**Exercise directions**
Every entry below should be transcribed exactly; pictures stay out of the copy.

Dataset records:

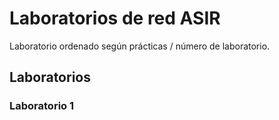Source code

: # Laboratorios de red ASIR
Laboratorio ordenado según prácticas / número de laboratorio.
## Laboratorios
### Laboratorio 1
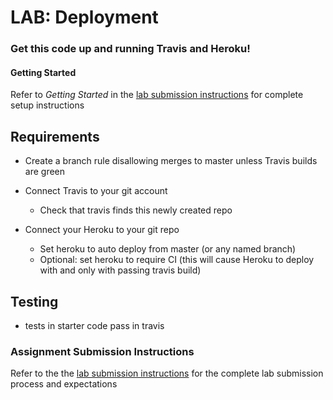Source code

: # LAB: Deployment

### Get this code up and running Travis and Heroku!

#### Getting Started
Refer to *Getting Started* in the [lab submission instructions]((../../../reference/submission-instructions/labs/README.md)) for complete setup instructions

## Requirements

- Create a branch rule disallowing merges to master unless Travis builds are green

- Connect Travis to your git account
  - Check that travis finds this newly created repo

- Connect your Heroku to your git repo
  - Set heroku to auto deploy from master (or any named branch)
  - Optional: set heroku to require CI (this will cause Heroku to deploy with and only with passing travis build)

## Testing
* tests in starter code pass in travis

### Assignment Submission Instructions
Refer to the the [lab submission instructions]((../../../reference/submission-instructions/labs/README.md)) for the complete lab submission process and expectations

**Problem solution**
Source code

: # Laboratorios de red ASIR
Laboratorio ordenado según prácticas / número de laboratorio.
## Laboratorios
### Laboratorio 1
Source code

: # LAB: Deployment

### Get this code up and running Travis and Heroku!

#### Getting Started
Refer to *Getting Started* in the [lab submission instructions]((../../../reference/submission-instructions/labs/README.md)) for complete setup instructions

## Requirements

- Create a branch rule disallowing merges to master unless Travis builds are green

- Connect Travis to your git account
  - Check that travis finds this newly created repo

- Connect your Heroku to your git repo
  - Set heroku to auto deploy from master (or any named branch)
  - Optional: set heroku to require CI (this will cause Heroku to deploy with and only with passing travis build)

## Testing
* tests in starter code pass in travis

### Assignment Submission Instructions
Refer to the the [lab submission instructions]((../../../reference/submission-instructions/labs/README.md)) for the complete lab submission process and expectations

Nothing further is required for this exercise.